Friday, March 8, 2013

Jay on the Origins of the Privileges and Immunities of State Citizenship Under Article IV

Stewart Jay, University of Washington School of Law, has posted Origins of the Privileges and Immunities of State Citizenship Under Article IV. Here is the abstract:
The Privileges and Immunities Clause of Article IV provides: “The Citizens of each State shall be entitled to all Privileges and Immunities of Citizens in the several States.” According to Alexander Hamilton, the clause was “the basis of the union,” which may seem odd given its minor significance in modern constitutional law. Part of the reason for its relative unimportance today is the development of constitutional doctrines unforeseeable in the eighteenth century: the invention of the Dormant Commerce Clause and the enactment of the Fourteenth Amendment, which prohibit much of the interstate discrimination that Article IV’s clause was intended to prevent. However, a major explanation for the unseemly fate of the clause lies with early judges who were not faithful to its original purpose. Courts and scholars have perpetuated their errors.

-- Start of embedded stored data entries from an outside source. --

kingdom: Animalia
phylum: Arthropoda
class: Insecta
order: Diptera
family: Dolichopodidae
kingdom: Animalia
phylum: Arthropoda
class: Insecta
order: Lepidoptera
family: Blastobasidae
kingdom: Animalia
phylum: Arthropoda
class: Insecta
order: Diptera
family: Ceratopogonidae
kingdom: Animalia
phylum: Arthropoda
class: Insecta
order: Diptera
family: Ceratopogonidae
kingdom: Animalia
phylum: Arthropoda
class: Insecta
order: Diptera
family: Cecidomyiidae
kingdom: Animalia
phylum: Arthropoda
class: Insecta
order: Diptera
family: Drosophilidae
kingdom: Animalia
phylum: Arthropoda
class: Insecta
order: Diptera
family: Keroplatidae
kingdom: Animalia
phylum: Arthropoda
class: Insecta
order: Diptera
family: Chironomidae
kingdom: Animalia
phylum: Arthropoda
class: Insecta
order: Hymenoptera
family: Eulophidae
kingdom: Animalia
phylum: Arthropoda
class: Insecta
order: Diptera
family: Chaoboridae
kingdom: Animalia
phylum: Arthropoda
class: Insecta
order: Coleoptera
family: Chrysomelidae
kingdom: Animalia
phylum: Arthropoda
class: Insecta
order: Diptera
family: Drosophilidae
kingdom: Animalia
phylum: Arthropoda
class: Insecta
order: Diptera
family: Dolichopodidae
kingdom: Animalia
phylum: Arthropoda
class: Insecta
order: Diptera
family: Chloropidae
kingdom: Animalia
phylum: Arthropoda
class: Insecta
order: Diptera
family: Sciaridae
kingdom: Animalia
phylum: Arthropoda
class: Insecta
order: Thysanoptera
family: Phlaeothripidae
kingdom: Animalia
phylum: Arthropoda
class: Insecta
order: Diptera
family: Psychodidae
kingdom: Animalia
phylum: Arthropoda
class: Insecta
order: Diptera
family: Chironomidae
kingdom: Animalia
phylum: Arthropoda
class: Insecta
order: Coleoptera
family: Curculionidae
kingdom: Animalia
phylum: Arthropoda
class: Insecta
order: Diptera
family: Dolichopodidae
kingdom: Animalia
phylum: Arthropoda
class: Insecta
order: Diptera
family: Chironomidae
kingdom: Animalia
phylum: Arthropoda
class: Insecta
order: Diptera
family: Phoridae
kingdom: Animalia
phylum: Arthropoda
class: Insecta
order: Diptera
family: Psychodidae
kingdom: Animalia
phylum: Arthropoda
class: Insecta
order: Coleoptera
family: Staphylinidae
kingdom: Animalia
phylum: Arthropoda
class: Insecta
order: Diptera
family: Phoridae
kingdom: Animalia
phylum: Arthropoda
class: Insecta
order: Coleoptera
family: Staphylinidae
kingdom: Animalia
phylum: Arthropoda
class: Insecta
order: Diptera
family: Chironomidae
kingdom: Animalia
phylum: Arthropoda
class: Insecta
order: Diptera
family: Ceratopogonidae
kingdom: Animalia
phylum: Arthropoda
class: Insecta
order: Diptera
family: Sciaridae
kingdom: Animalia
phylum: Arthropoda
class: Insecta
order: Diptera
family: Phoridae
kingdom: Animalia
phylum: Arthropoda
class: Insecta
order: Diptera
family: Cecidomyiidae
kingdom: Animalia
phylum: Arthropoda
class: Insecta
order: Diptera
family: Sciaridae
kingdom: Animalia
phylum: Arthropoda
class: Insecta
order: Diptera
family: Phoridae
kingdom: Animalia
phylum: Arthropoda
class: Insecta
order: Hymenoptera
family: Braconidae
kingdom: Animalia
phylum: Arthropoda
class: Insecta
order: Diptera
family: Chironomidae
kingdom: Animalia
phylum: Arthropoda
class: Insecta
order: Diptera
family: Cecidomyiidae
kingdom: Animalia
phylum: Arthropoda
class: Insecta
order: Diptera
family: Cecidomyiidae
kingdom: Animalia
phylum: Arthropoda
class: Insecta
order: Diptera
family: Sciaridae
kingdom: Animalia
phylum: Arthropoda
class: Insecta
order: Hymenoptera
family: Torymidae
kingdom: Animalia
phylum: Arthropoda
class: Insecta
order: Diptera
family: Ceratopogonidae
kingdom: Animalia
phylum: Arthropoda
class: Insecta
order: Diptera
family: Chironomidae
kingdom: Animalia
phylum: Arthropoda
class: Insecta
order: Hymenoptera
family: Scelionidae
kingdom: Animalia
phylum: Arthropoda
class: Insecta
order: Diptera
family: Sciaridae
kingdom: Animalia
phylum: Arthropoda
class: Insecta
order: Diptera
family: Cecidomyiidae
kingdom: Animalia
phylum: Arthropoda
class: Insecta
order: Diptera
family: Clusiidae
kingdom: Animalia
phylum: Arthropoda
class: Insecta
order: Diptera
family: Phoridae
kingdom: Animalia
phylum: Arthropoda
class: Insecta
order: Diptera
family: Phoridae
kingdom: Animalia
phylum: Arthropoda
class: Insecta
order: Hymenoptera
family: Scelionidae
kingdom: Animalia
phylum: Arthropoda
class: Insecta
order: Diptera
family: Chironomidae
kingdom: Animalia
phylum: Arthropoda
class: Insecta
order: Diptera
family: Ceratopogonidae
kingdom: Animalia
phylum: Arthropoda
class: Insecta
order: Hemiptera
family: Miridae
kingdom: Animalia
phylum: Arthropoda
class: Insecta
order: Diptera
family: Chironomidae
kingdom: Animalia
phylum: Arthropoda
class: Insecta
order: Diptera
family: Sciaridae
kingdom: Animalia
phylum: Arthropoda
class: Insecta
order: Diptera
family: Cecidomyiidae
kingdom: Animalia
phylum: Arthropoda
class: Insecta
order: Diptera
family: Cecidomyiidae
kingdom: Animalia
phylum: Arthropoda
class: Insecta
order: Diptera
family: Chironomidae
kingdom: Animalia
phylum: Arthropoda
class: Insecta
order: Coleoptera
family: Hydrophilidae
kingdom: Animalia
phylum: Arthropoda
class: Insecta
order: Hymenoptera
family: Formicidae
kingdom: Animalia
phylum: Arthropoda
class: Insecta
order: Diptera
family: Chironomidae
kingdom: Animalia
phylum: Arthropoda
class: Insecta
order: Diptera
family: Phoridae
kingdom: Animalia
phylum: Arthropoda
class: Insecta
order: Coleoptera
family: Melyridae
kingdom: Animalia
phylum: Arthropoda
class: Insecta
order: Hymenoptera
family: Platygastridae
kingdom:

The clause had one overriding purpose: to assure that Americans were not treated as aliens when in states away from their place of citizenship. It was intended to preserve the benefits that Americans had as British subjects, to be afforded the same as local residents anywhere in the country. The ad-vantages of citizenship (or being a subject) were many, ranging from the protection of life, limb, and property to commercial advantages and access to public resources. The multifarious meanings of “privileges” and “immunities” in eighteenth-century writings show that they encompassed every kind of advantage that came from citizenship. This is why Hamilton could claim the clause was “the basis of the union".

There is compelling reason to conclude that the Privileges and Immunities Clause was intended to guarantee Americans traveling or temporarily residing in another state, or doing business or owning property outside their home states, that they would be treated exactly like the local people, without exception, and regardless of whether the right was recognized by other states, including their own. No court and no scholar has ever reached this conclusion, but it is amply supported by the evidence presented here.